Go through the material and tally the lines containing the string "Tadeusz". Give the total alone.
··· LISTED ENTRIES ···
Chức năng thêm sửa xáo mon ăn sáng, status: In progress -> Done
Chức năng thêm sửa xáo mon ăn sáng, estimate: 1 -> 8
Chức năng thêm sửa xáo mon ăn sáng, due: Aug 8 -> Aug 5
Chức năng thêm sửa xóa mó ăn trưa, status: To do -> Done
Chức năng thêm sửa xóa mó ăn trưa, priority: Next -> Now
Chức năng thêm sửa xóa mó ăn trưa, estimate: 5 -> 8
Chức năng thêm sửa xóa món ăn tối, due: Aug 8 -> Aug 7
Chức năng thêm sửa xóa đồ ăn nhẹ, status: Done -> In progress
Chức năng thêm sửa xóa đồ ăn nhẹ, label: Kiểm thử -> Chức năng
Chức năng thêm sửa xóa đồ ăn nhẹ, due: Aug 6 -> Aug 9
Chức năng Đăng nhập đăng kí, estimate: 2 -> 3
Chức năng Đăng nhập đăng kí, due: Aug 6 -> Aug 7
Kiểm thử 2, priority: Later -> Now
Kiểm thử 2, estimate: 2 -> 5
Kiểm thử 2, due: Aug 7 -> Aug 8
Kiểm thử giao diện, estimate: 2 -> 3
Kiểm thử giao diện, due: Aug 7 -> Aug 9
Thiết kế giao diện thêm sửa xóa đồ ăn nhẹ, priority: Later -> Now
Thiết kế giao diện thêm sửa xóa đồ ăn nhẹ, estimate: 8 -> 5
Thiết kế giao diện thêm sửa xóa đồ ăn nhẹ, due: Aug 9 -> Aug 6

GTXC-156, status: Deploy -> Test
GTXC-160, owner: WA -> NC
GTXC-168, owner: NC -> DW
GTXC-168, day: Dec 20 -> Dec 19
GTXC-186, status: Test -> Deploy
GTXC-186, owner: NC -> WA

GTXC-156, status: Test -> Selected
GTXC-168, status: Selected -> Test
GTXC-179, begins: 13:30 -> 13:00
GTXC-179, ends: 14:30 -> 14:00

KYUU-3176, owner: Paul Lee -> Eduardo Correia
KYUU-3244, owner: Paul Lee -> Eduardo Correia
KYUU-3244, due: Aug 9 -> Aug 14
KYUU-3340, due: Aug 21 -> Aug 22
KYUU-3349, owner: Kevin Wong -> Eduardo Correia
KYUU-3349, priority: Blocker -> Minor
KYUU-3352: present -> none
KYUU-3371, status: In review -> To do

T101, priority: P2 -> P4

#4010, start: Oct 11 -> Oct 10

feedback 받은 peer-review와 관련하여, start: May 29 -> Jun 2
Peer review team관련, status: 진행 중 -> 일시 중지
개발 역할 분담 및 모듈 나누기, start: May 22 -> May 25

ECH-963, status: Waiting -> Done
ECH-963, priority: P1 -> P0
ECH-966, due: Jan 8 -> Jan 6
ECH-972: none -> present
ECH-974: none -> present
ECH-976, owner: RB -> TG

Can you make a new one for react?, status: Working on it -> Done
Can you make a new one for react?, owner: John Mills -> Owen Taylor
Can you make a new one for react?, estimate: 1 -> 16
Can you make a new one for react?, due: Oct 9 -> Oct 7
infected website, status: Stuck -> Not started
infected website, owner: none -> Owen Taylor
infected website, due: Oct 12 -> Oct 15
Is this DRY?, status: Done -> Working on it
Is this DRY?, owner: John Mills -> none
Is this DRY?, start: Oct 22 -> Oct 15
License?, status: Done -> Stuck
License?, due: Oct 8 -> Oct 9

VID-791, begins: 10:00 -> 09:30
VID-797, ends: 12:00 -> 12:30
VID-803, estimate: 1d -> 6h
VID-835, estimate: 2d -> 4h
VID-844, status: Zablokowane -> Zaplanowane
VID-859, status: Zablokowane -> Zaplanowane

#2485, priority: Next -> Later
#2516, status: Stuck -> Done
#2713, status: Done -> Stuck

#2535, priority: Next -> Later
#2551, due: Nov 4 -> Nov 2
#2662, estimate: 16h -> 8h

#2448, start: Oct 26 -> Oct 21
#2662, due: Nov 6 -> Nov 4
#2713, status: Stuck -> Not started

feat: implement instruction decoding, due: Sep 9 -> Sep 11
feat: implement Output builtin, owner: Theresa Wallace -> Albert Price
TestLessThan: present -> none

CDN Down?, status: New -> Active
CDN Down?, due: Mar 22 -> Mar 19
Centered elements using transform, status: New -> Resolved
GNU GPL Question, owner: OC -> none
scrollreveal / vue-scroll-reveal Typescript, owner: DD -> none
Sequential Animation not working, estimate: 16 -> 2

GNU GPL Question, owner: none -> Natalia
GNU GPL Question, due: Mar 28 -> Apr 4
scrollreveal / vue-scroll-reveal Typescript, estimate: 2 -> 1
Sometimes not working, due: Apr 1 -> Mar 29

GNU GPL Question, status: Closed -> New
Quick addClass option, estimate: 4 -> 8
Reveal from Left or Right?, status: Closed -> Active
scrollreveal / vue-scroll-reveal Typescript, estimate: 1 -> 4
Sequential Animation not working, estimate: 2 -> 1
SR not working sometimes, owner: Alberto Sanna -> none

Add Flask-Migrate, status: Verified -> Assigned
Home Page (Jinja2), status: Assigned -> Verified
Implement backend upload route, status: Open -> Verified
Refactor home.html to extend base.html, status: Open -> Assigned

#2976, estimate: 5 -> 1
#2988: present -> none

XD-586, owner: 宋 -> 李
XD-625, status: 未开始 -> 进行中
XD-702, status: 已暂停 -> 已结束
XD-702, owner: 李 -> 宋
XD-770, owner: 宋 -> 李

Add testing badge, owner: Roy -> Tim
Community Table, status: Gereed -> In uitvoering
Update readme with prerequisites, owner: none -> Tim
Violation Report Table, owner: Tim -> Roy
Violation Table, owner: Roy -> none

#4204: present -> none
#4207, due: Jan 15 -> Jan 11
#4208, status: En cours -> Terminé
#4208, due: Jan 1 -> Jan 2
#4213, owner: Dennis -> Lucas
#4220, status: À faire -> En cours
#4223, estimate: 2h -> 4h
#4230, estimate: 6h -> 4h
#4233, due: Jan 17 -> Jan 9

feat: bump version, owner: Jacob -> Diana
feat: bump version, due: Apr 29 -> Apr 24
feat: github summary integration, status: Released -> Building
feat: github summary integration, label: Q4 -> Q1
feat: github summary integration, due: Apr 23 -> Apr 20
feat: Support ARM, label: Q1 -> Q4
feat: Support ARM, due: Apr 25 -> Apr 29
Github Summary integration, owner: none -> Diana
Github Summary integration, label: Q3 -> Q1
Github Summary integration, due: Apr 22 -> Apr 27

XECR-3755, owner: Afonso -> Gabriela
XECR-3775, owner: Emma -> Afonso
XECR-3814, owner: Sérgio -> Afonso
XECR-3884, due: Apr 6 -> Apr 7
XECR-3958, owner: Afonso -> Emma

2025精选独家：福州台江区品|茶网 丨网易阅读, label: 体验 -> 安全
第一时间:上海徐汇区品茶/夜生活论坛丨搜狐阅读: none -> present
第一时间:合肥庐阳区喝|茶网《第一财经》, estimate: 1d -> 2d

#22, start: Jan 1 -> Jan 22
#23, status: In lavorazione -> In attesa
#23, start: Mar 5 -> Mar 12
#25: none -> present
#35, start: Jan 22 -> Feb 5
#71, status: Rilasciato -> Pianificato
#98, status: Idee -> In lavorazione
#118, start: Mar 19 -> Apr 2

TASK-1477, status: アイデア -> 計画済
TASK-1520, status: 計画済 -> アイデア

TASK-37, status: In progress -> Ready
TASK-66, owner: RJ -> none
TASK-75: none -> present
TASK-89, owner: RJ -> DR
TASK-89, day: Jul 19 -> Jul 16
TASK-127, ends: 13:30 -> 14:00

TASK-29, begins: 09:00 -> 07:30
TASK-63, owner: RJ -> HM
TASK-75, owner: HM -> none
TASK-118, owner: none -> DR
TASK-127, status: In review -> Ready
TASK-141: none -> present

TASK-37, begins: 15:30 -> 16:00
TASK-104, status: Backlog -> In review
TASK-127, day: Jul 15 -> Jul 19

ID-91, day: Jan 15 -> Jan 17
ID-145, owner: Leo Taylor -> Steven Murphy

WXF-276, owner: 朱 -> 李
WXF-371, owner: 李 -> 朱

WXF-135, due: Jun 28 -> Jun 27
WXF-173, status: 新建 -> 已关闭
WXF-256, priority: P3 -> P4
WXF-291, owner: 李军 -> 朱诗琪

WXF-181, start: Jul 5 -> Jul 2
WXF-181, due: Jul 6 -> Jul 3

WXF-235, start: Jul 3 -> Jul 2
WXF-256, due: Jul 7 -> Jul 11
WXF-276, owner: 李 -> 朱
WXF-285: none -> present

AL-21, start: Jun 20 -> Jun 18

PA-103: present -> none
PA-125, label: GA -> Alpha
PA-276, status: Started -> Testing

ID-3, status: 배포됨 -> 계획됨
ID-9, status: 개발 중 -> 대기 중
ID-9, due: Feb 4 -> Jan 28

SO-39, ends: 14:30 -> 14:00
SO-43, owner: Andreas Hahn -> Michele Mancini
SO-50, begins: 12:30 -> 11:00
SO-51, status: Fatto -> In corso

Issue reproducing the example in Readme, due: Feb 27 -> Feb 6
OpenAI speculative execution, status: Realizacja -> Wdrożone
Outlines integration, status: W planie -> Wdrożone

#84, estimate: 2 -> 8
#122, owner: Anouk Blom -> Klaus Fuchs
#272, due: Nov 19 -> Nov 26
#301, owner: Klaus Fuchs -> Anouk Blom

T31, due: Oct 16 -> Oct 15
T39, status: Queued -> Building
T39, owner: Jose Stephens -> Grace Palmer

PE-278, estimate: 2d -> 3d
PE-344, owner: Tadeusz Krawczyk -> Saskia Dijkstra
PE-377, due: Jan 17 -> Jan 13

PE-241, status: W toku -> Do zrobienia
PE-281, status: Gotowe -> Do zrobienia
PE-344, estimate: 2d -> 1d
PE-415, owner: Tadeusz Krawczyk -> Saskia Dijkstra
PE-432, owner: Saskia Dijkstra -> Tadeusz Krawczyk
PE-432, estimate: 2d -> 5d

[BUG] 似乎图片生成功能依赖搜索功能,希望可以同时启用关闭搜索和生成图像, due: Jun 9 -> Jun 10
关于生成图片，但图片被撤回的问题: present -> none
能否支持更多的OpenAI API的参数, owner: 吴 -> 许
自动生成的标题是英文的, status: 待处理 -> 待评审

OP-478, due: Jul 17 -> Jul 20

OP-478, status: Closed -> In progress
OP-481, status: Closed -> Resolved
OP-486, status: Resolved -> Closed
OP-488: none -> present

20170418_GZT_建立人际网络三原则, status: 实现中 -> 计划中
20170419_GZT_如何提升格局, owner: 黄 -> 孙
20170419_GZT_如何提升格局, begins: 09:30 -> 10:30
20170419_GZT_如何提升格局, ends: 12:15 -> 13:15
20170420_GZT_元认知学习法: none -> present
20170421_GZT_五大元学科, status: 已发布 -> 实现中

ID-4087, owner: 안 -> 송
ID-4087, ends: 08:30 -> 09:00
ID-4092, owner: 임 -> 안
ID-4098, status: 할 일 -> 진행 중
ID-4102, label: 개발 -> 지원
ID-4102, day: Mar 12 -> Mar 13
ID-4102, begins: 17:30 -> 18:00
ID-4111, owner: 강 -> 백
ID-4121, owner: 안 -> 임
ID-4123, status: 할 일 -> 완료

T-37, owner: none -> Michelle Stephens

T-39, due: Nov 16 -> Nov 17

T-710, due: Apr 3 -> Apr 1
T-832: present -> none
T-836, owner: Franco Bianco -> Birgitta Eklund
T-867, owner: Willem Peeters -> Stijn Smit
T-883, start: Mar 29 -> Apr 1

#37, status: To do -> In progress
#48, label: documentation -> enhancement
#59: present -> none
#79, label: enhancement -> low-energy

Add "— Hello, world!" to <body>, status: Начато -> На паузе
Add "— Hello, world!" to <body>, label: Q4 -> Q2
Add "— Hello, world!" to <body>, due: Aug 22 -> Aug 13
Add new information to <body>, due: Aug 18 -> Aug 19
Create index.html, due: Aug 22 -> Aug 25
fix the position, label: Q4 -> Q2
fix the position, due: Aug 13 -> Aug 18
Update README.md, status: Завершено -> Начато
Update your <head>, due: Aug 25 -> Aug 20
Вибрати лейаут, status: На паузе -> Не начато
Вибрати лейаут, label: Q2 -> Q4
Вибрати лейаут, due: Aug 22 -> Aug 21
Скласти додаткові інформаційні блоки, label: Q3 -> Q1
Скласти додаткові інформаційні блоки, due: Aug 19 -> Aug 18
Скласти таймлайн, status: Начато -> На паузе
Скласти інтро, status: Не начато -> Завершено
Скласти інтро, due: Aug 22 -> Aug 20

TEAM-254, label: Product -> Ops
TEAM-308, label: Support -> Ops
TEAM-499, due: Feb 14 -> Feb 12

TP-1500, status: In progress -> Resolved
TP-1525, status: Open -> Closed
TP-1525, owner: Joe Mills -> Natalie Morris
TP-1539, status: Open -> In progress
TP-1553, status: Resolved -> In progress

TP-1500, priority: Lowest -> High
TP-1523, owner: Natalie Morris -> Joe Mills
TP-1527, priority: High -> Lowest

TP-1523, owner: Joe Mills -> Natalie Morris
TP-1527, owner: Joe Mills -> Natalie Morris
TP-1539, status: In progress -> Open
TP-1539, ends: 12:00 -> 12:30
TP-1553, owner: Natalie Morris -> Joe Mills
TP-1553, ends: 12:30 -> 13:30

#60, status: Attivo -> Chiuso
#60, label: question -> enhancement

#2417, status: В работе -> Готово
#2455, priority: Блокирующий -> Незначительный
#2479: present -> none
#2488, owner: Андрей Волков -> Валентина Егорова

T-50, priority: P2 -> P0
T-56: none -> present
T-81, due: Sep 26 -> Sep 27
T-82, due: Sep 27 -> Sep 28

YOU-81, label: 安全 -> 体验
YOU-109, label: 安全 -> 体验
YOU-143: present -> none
···
TASK RESULT :: 3